• _KUTIPAN TEKS_:

┄┄┄┄┄┄┄┄┄┄┄┄┄┄┄┄┄┄┄┄

Inilah perbedaan kapitalisme dengan Islam. Islam sangat memperhatikan jaminan pemenuhan kebutuhan pokok, kepala per kepala. Itulah kenapa dalam politik ekonomi Islam Syaikh Taqiyuddin an Nabhani memberi kritik tajam pada ekonomi Kapitalis yang memakai pendekatan akumulasi dalam menilai kesejahteraan. Prinsip politik ekonomi Islam memiliki dampak sosiologis yang dahsyat. Sebab saat kebutuhan dasar terpenuhi maka manusia bisa bertumbuh dan berkembang lalu terbukalah (unlocking) banyak potensi akalnya dan perhatiannya pada masalah-masalah besar umat. Mereka akan menjelma menjadi manusia yang mampu mengukir prestasi dan karya peradaban yang lebih besar sehingga peradaban masyarakat terus berjalan dalam keluhuran dan kemuliaan.

Level pembangunan manusia

Manifestasi pembangunan manusia yang benar terpancar dari konsep kebangkitan yang didefinisikan oleh Syaikh Taqiyuddin an Nabhaniy sebagai “al irtifa’ul fikri” atau peningkatan taraf berfikir. (An Nabhaniy, dalam kitab Hadist as Shiyam). Karena itu dengan peningkatan taraf berpikir, mafahim/persepsi mereka meningkat, dan membuahkan perubahan perilaku yang mewujudkan keadaan baru yang lebih baik.

Poin ini memiliki kemiripan dengan pemikiran Dr. Majid Irsan al Kilani, seorang sejarawan dan pakar Pendidikan Islam, dalam bukunya Model Kebangkitan Umat – beliau menyatakan masyarakat yang sehat itu adalah masyarakat yang berporos pada pemikiran, bukan pada figur/individu ataupun materi.

┄┄┄┄┄┄┄┄┄┄┄┄┄┄┄┄┄┄┄┄

• _KERJAKAN BERIKUT INI_:
a – Menurut teks tentang politik ekonomi Islam, apa saja hal yang muncul secara berurutan dari peningkatan taraf berpikir? Sebutkan semuanya.
b – Tulis lanjutan teks tentang politik ekonomi Islam, dimulai sesudah kalimat terakhirnya.
Baris-baris data di bawah ini merupakan bahan terpisah dari teks tentang politik ekonomi Islam.

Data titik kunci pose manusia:
┄┄┄┄┄┄┄┄┄┄┄┄┄┄┄┄┄┄┄┄

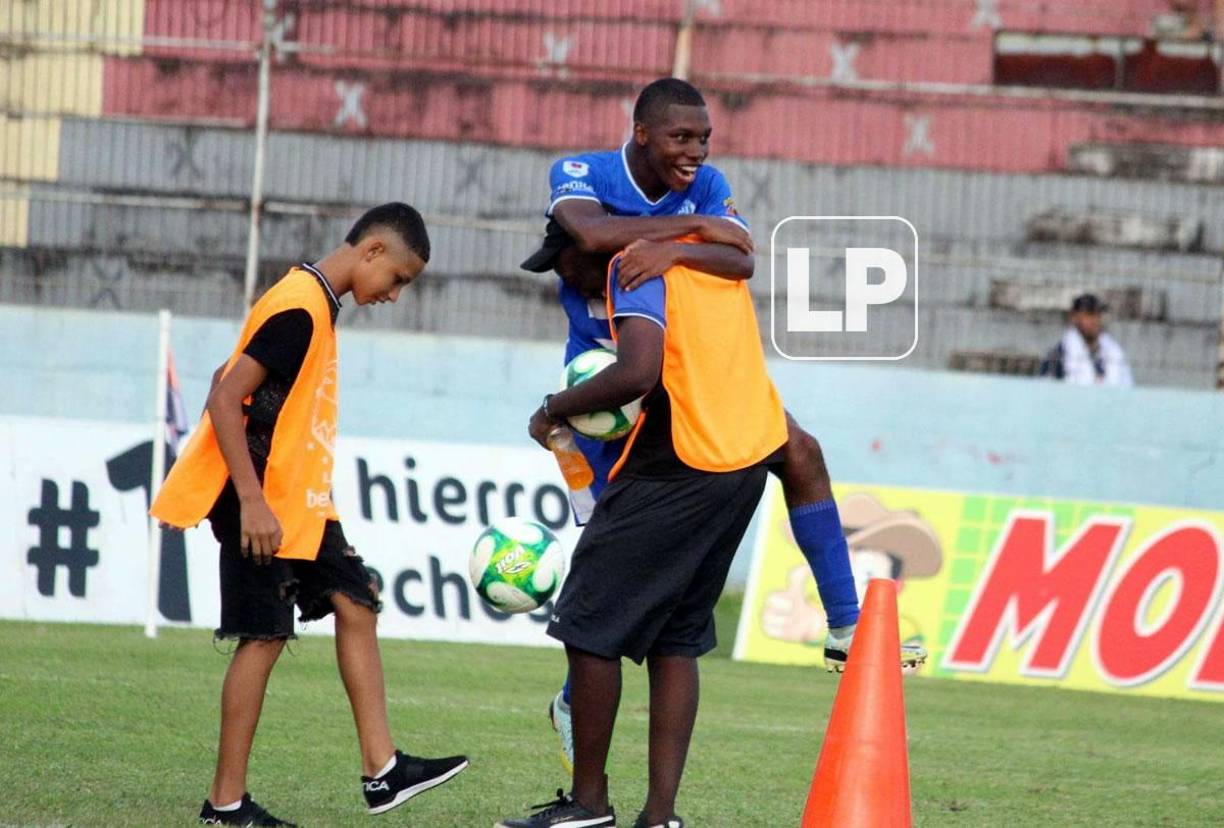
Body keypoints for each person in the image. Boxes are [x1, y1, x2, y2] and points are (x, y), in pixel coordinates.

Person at [522, 77, 925, 772]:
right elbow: (589, 231)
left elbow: (740, 259)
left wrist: (679, 247)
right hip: (606, 389)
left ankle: (845, 622)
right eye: (682, 137)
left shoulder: (705, 183)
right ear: (642, 132)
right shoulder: (583, 173)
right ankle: (574, 698)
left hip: (690, 373)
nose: (696, 151)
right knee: (616, 579)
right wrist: (695, 231)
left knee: (799, 449)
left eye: (703, 138)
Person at [150, 203, 468, 826]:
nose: (396, 296)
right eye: (399, 280)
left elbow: (227, 371)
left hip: (299, 504)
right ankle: (226, 805)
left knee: (357, 601)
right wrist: (250, 501)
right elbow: (223, 394)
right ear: (372, 251)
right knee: (264, 638)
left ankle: (383, 770)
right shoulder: (300, 306)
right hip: (261, 505)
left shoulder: (316, 304)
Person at [498, 243, 788, 828]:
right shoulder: (704, 270)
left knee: (586, 622)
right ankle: (661, 817)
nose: (564, 278)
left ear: (593, 250)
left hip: (675, 462)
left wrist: (553, 407)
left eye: (565, 263)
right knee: (676, 638)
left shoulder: (630, 272)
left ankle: (588, 805)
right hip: (738, 461)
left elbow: (635, 374)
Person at [1039, 293, 1134, 387]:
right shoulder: (1059, 355)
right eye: (1089, 314)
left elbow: (1127, 387)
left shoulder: (1114, 352)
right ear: (1073, 317)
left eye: (1098, 314)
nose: (1095, 320)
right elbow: (1046, 391)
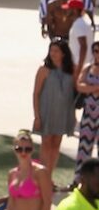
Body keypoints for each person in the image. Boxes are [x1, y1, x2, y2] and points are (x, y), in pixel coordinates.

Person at [33, 39, 78, 178]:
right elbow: (36, 94)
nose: (53, 53)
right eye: (51, 50)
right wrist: (37, 116)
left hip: (63, 112)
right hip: (47, 111)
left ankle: (50, 176)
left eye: (56, 51)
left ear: (64, 53)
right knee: (46, 143)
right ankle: (43, 177)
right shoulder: (44, 70)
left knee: (56, 144)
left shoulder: (72, 70)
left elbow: (75, 93)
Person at [2, 130, 53, 210]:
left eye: (27, 149)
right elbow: (11, 204)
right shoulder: (12, 174)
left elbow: (47, 203)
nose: (23, 152)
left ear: (32, 150)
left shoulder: (40, 172)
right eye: (19, 149)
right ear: (14, 150)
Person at [76, 39, 99, 178]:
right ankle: (80, 178)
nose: (97, 54)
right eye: (95, 51)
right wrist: (95, 88)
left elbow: (85, 87)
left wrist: (89, 88)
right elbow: (79, 86)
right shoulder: (88, 68)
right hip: (89, 112)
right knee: (84, 147)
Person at [65, 0, 94, 76]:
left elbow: (83, 46)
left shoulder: (78, 25)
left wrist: (79, 69)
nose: (66, 10)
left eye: (68, 8)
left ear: (74, 10)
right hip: (83, 64)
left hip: (80, 65)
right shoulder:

┄┄┄┄┄┄┄┄┄┄┄┄┄┄┄┄┄┄┄┄

• _KUNCI JAWABAN_:
a –
1. Mafahim/persepsi meningkat.
2. Terjadi perubahan perilaku.
3. Terwujud keadaan baru yang lebih baik.

b –
Rasulullah SAW berhasil membentuk generasi pertama dari manusia biasa (insan) di gurun Arab menjadi manusia berkepribadian (asykhash) yang mampu menjadi pemain global. Rasulullah SAW membina sekelompok sahabatnya menjadi manusia yang berhasil membebaskan diri dari belenggu jahiliyah menjadi manusia risalah, visioner, dan mampu menghubungkan peran mereka di dunia untuk tujuan akhirat. Hal ini disebabkan Rasulullah menanam kalimat tauhid laa ilaaha illa ALLAHU dalam jiwa manusia. Dimana kalimat Tauhid dalam surat Ibrahim ayat 24-25 disebut sebagai kalimah thayyibah yang diibaratkan sebagai pohon yang baik (syajarah thayyibah), yakni pohon yang indah yang akarnya merasuk ke dalam petala bumi, sedangkan cabangnya menjulang tinggi ke angkasa, serta berbuah manis memberikan manfaat kepada alam sekitarnya.

II. Membaca Konsumerisme sebagai Tantangan Sistemik Pembangunan Kapitalis

Hari ini saat Kapitalisme membangun peradaban perkotaan, ia menyerukan kebebasan liberal untuk diagungkan dan dilindungi dalam masyarakat, termasuk kebebasan kepemilikan dan kebebasan pribadi, memungkinkan individu atau perusahaan untuk memiliki dan sering memonopoli sumber daya alam dunia yang berharga, serta memanfaatkan dan menyalahgunakannya sesuai keinginan mereka.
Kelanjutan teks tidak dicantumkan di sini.